About 4x faster than the python version! Here’s some of the fun things I encountered during development:

Embedding code in PyO3

The final steps of assembling the parser and parsing the CLI args is still done in python. This is because python’s argparse allows for easy untyped access to all parsed values - something that clap and other Rust parsers don’t easily allow. I think there is a future where I could rewrite this to not rely on any python, but it requires more time than I wanted to spend on this project for this week. PyO3 made it super easy to embed parts of the original python code in my Rust program. I think that incrementally upgrading a codebase from python to Rust might be far easier than going from python to C++, or even C++ to Rust!

Finding a fast serialization format

My initial implementation used serde-qs to serialize the arguments. However, serde-qs will fail to serialize/deserialize structs where all fields are Options that are set to None.

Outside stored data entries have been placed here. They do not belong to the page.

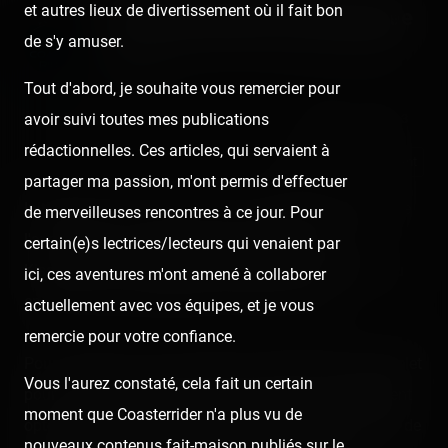
et autres lieux de divertissement où il fait bon
Fun Spot America Kissimmee
de s'y amuser.
Published
6 years ago
by Coasterrider | Reading time:
≈ 9 minutes
Tout d'abord, je souhaite vous remercier pour
avoir suivi toutes mes publications
👍 48
😍 1
3
rédactionnelles. Ces articles, qui servaient à
React
Comment
partager ma passion, m'ont permis d'effectuer
Initialement prévu plus tard pour le séjour, c'est avec de
de merveilleuses rencontres à ce jour. Pour
l'avance qu'on a attaqué Fun Spot America (à
certain(e)s lectrices/lecteurs qui venaient par
Kissimmee), où se trouvent Galaxy Spin, Hurricane, ou
ici, ces aventures m'ont amené à collaborer
encore le boss Mine Blower de Gravity Group.
actuellement avec vos équipes, et je vous
remercie pour votre confiance.
Pour 10 USD un tour de coaster ou
45
52 USD le bracelet
Vous l'aurez constaté, cela fait un certain
pour pouvoir tout faire dans une journée, j'ai finalement
moment que Coasterrider n'a plus vu de
opté pour une solution plus radicale qui me permettra de
nouveaux contenus fait-maison publiés sur le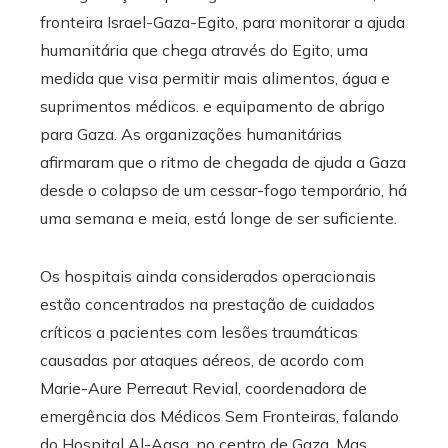
fronteira Israel-Gaza-Egito, para monitorar a ajuda
humanitária que chega através do Egito, uma
medida que visa permitir mais alimentos, água e
suprimentos médicos. e equipamento de abrigo
para Gaza. As organizações humanitárias
afirmaram que o ritmo de chegada de ajuda a Gaza
desde o colapso de um cessar-fogo temporário, há
uma semana e meia, está longe de ser suficiente.
Os hospitais ainda considerados operacionais
estão concentrados na prestação de cuidados
críticos a pacientes com lesões traumáticas
causadas por ataques aéreos, de acordo com
Marie-Aure Perreaut Revial, coordenadora de
emergência dos Médicos Sem Fronteiras, falando
do Hospital Al-Aqsa, no centro de Gaza. Mas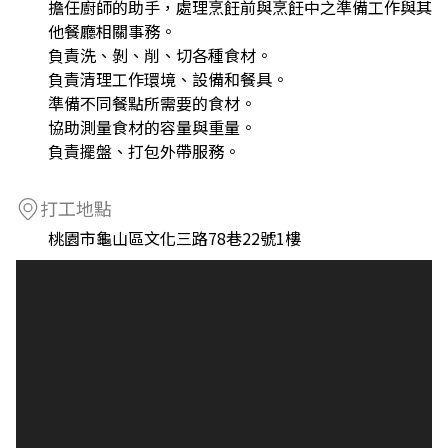
擔任廚師的助手，處理烹飪前與烹飪中之準備工作與其
他餐廳相關事務。
負責洗、剝、削、切各種食材。
負責清理工作環境、設備和餐具。
準備不同餐點所需要的食材。
協助測量食材的容量與重量。
負責擺盤、打包外帶服務。
打工地點
桃園市龜山區文化三路78巷22號1樓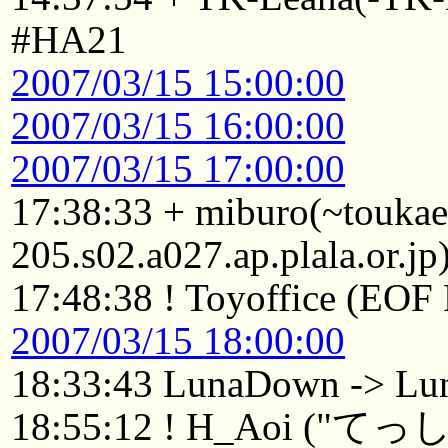
#HA21
2007/03/15 15:00:00
2007/03/15 16:00:00
2007/03/15 17:00:00
17:38:33 + miburo(~touka
205.s02.a027.ap.plala.or.j
17:48:38 ! Toyoffice (EOF 
2007/03/15 18:00:00
18:33:43 LunaDown -> Lu
18:55:12 ! H_Aoi ("て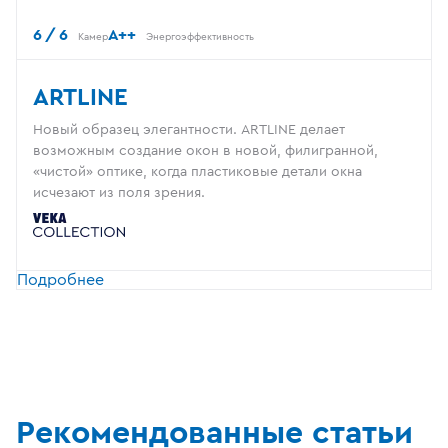
6 / 6
A++
Камер
Энергоэффективность
ARTLINE
Новый образец элегантности. ARTLINE делает
возможным создание окон в новой, филигранной,
«чистой» оптике, когда пластиковые детали окна
исчезают из поля зрения.
Подробнее
Рекомендованные статьи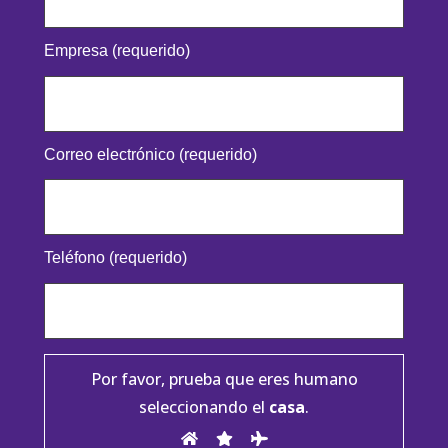
Empresa (requerido)
Correo electrónico (requerido)
Teléfono (requerido)
Por favor, prueba que eres humano
seleccionando el
casa
.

However, I realized that similar to the python implementation I could instead use any binary serialization format, then encode the bytes as a query string. I found this benchmark comparing a bunch of different serialization formats. I chose bitcode since it did well on the benchmark. Along the way I tried a few others though, and I like how easy it was to try different formats quickly. This was mainly because modifying the dependencies of the program was super easy - this would have been a nightmare to do in C++.

Flushing buffers

One of the issues I ran into was that my existing test suite was failing when running the new binary! In particular, in cases where the test suite was supposed to detect argparsh emitting a exit command after invalid argument were parsed, no output was detected on stdout. After poking around a bit I was able to determine that the issue was that the python interpreter was buffering stdout/stderr, but was unable to flush the buffer before the program exited. I tried to find a PyO3 equivalent to python -u, but in the end, I solved this by using explicit calls to stdout.flush().

Conclusions

Here’s some of my overall thoughts from this process.

Python startup time is atrocious.
Python isn’t that slow for short programs
Python is great for prototyping but there isn’t an easy way to go from python program to a fast native program.
- Existing python compilers focus solely on numerical/data science workloads, but not general programs
Rust’s strong ecosystem makes it a good choice for rewriting
Command line interfaces are interfaces - if the interface is well designed it’s not too hard to change the implementation. (I’ve always been vaguely aware of this idea, but gained a greater appreciation for it during this project)

Written on November 18, 2024